Israel works in and with Los Angeles, immersed in the legends, images and messages of its film, fashion and media industries and its cult of celebrity. This is the artist’s milieu, his subject, and also in many ways his medium. For if Israel is a kind of art anthropologist, he’s also part of the tribe he studies.
Israel has his own eyewear line, Freeway, as sported by (among others) Jessica Biel and Justin Theroux. In 2012 he reinvented himself as a talk-show host, inviting a series of LA-based celebs minor and major (among them Cheryl Tiegs and Marilyn Manson) to appear on a digital chat show he created called As it LAys. He has even directed a film, the Malibu surf movie SPF-18, which aims to “challenge traditional definitions surrounding art, entertainment, and teen culture” (in the course of 2017, Israel plans to screen it in 30 US high-school auditoriums).

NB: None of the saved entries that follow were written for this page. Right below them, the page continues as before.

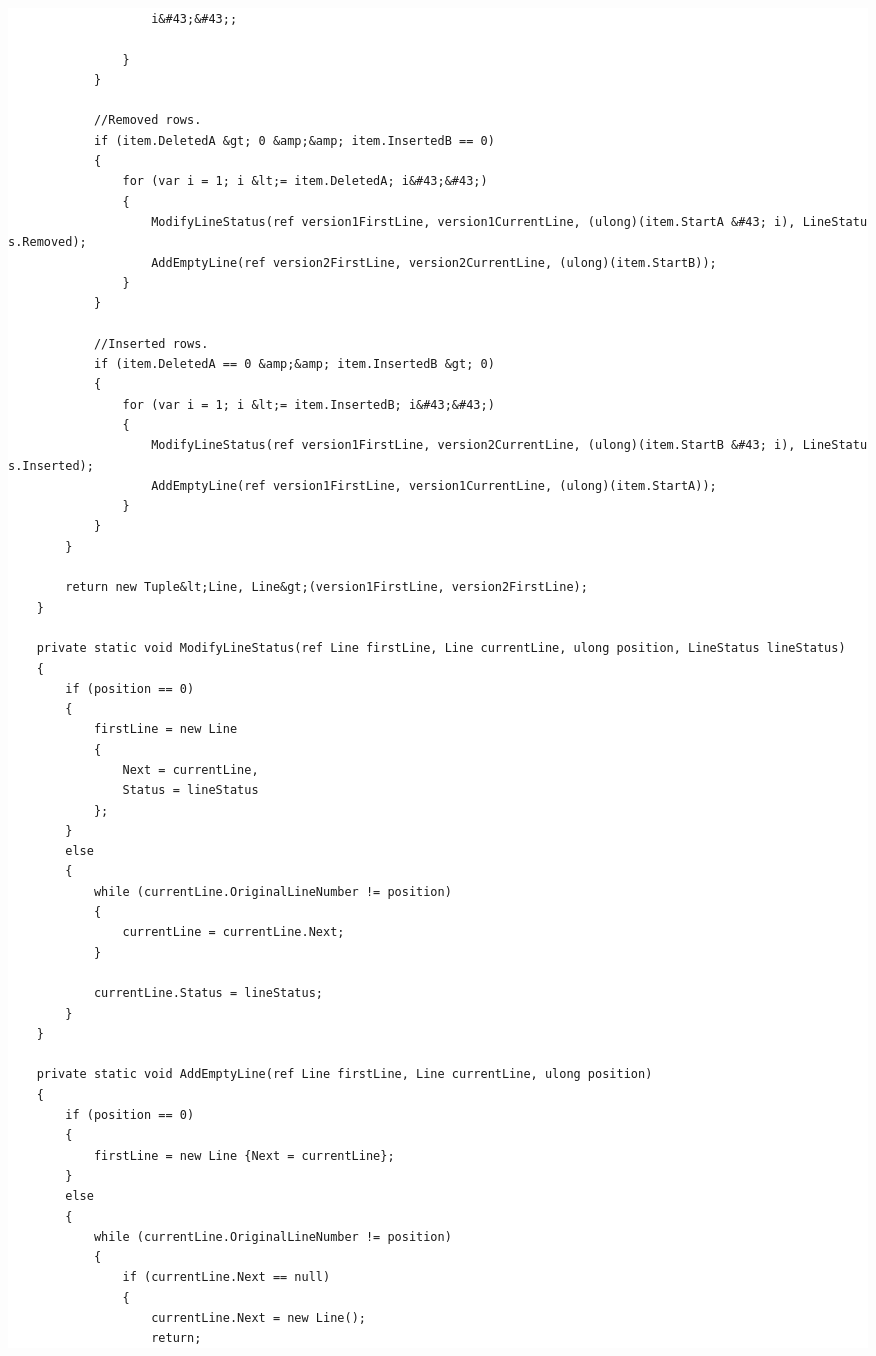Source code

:                         i&#43;&#43;;

                    }
                }

                //Removed rows.
                if (item.DeletedA &gt; 0 &amp;&amp; item.InsertedB == 0)
                {
                    for (var i = 1; i &lt;= item.DeletedA; i&#43;&#43;)
                    {
                        ModifyLineStatus(ref version1FirstLine, version1CurrentLine, (ulong)(item.StartA &#43; i), LineStatus.Removed);
                        AddEmptyLine(ref version2FirstLine, version2CurrentLine, (ulong)(item.StartB));
                    }
                }

                //Inserted rows.
                if (item.DeletedA == 0 &amp;&amp; item.InsertedB &gt; 0)
                {
                    for (var i = 1; i &lt;= item.InsertedB; i&#43;&#43;)
                    {
                        ModifyLineStatus(ref version1FirstLine, version2CurrentLine, (ulong)(item.StartB &#43; i), LineStatus.Inserted);
                        AddEmptyLine(ref version1FirstLine, version1CurrentLine, (ulong)(item.StartA));
                    }
                }
            }

            return new Tuple&lt;Line, Line&gt;(version1FirstLine, version2FirstLine);
        }

        private static void ModifyLineStatus(ref Line firstLine, Line currentLine, ulong position, LineStatus lineStatus)
        {
            if (position == 0)
            {
                firstLine = new Line
                {
                    Next = currentLine,
                    Status = lineStatus
                };
            }
            else
            {
                while (currentLine.OriginalLineNumber != position)
                {
                    currentLine = currentLine.Next;
                }

                currentLine.Status = lineStatus;
            }
        }

        private static void AddEmptyLine(ref Line firstLine, Line currentLine, ulong position)
        {
            if (position == 0)
            {
                firstLine = new Line {Next = currentLine};
            }
            else
            {
                while (currentLine.OriginalLineNumber != position)
                {
                    if (currentLine.Next == null)
                    {
                        currentLine.Next = new Line();
                        return;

Trompe l’oeil has always been a part of the Hollywood methodology. It’s there not only in the surface of the movies, where special effects, 3D and pin-sharp digital photography chase the illusion of realism in a fantasy world. It resides too in the celebrity machine, which creates substance out of the superficial and vice-versa. In reproducing Le Sirenuse’s real-life Strelitzia in 2-D painted form on the white staircase wall that leads from the lobby down to the Champagne Bar, Israel is engaging with the Hollywood dream machine and commenting on the representation and nature of reality via one of Los Angeles’ most iconic plants (this banana-like plant with its giant, paddle-shaped leaves is a familiar sight in southern California).
But there’s another layer to the game. Israel likes to work in a studio on the Warner Bros.’ Burbank backlot. The connection began in 2009, when the artist was working on his thesis project at USC's Roski School of Art and Design. Called Property, the ongoing concept consisted in renting a series of movie props from Warner Bros. and other studios, and displaying them as sculptures.
The artist became fascinated with the painstaking artisanship behind the film studios’ painted and sculpted renditions of reality, and he was soon working on various projects with Warners’ craftsmen. Chief among these is the talented Andrew Pike, the last full-time scenic painter employed by a studio whose art directors increasingly turn to digital printing for fast, accurate backdrop work. Israel began to collaborate with Pike on a series of ‘Flats’ – arched stucco panels decorated with California sky and sunset scenes, which take their name from the traditional studio term for painted backdrops. It’s a small leap from the Flats to Amalfi Dr., 2017 the name given by Israel to the Strelitzia mural he conceived for Le Sirenuse, which was painted by Pike over four days in March, before Le Sirenuse reopened for the season.
To what extent is Amalfi Dr., 2017, Israel’s artwork, and to what extent is it Pike’s? The question would no doubt amuse both artists. The lines between creator, executor and producer of cultural artefacts have been fluid over the centuries, often being occupied by a multiplicity of subjects, from the bustling 15th-century Florentine bottega of Domenico Ghirlandaio to Andy Warhol’s Factory.
Amalfi Dr. is a road in Pacific Palisades, Los Angeles, parallel for part of its length to Capri Drive. Cut across by Sunset Boulevard, it’s not far from a district of Italianate villas called Castellammare (home to the Getty Villa), that takes in, among other winding, leafy des-res streets, one called Revello Drive and another called Posetano Road – their erroneous spellings immortalised by some long-dead city planner with a poor grasp of Italian toponymy.
Visitors from the States would later dub the vertiginous SS163 Sorrento to Salerno coast road ‘Amalfi Drive’, applying the Californian homage, in a kind of linguistic back-formation, to the area that had inspired it. The name stuck. Later, in around 2005, a Strelitzia – one of a family that includes Los Angeles official flower, Strelitzia reginae – found its way into Le Sirenuse’s verdant indoor planting scheme. In 2017, an artist called Alex Israel saw it, and all of that receding-mirrors complexity, and beauty, ended up on the wall, where the frondy leaves and graceful tilting red stalks of this ‘bird of paradise’ plant dance up a stairway to heaven.